僕は一回ではないけれど、数回でぬいぐるみをとる。

「これあげる。」

そしてそれを水瀬さんに渡す。

「い いえ け 結構です。こ これは私がとったわけではない から。」

「受け取って欲しいなぁー、受け取って欲しいなぁー。」

「あ あの~。」

あの目をみると、あげたくて仕方なくなった。

しかし、これは孫におもちゃを与えるおじいちゃんとかの心境だな。たぶん。

「受け取ってください。」

「い いえ、ですから。」

「水瀬さんのためにとったから。だから、受け取って。」

僕は断る水瀬さんに少し強引に渡そうとする。

「お願い。」

「ま まぁ。そこまで お おっしゃるなら。」

「本当!」

無事、ぬいぐるみは受け取ってもらえた。

「むぎゅーー。」

水瀬さんもとても幸せそうだった。

「なっ。あいつはああいうところがあるんだよ。」

「これは、すごいわね。蛍が人からの貰い物を受け取るのはじめてみた。」

二人がなにか言っている?

「なにか言った?」

「「いえ、何にもいっておりません。」」

声がシンクロしてた。そのせいで余計に気になった。

「あ あの。」

「うん どうしたの?」

水瀬さんに声をかけられる。

「あの、私だけ水瀬さんはその あれだから、蛍でいい。」

確かにと思った。美菜や徹馬と呼んでいるのに、水瀬さんはさん付け これはやってしまった。

「じゃあ、よろしくね。蛍。」

「はい よろしくお願いします。」

そのときの笑顔はとても可愛かった。

「これ、どうする?」

「困ったわね。蛍があぁもぐいぐい行くキャラだとは。絶対になにかあった。」

後ろの声が聞こえる。内容はわからないが、たぶん気分の良くない話だ。

「なんか言った?」

「「だからなにも言ってません!!」」

またハモった。

僕はジト目で彼らをみる。

「さ さぁ、つぎに行きましょう。」

「そそそうだな。次だ次々。」

とてつもなく怪しいがとりあえず、害はないのでほっとくか。

次の所と彼らは行ったが、時間的にもう帰る時間になっていた。

「今日は楽しかったぁー、じゃあ、水雅君 蛍 またねぇー。」

「水雅 また明日な。 水瀬さん それじゃあまた遊ぼうね。」

徹馬は美菜を送っていくようだ。

「じゃあ、近くまで送るよ。」

「え でも。」

蛍は驚いた顔をする。

「女の子が一人で帰るのは危ないかなって、あったときみたいなことが起こらないとも限らないし。」

「じ じゃあ、お願いします。」

やっぱり人見知りな所は直らないか。

帰り道、僕は色々と聞いてとりあえず、僕に対する人見知りを直す努力をした。

そのおかげかおどおどした感じがなくなり、普通に話をすることが出来るようになった。

「今日はありがとう。
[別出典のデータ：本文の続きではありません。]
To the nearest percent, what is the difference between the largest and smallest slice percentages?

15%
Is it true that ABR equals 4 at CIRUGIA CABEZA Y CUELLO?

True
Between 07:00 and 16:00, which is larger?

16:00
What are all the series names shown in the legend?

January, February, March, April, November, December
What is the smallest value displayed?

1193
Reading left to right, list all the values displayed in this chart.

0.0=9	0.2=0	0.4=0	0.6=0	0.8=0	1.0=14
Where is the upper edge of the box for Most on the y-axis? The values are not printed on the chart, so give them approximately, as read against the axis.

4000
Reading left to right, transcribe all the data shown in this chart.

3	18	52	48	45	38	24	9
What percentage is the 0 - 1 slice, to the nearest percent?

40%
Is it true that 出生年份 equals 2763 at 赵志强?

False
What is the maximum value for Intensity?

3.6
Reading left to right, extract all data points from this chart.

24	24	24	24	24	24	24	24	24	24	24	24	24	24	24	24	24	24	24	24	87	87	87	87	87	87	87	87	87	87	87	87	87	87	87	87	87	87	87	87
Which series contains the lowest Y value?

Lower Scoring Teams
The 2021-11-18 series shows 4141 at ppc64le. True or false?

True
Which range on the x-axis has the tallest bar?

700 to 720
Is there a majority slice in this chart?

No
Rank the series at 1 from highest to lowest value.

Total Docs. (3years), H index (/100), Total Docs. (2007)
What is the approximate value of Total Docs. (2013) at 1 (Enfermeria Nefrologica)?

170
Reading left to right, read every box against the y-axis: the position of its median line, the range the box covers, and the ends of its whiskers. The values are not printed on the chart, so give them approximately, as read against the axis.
」

「僕も楽しかったよ。」

蛍の家は僕の家の近くだそうだ。

「ここなんです。」

「あれ、ここ僕の住んでるマンションだ。」

「そうなんですか!」

僕も蛍も驚く。

同じマンションなら会っていてもおかしくないのだが。

「私5階なんです。」

「僕は4階だ。」

つまりは、一階違いだった。まぁ、さすがに同じ階層なら絶対に会ったことがあるか。

4階についた。

「今日はありがとう、また。」

「はい。」

こうして、エレベーターのドアがしまる。

にしても、意外だったなこんな偶然があるとは。

そんなことを思いながら、僕は家の扉を開けた。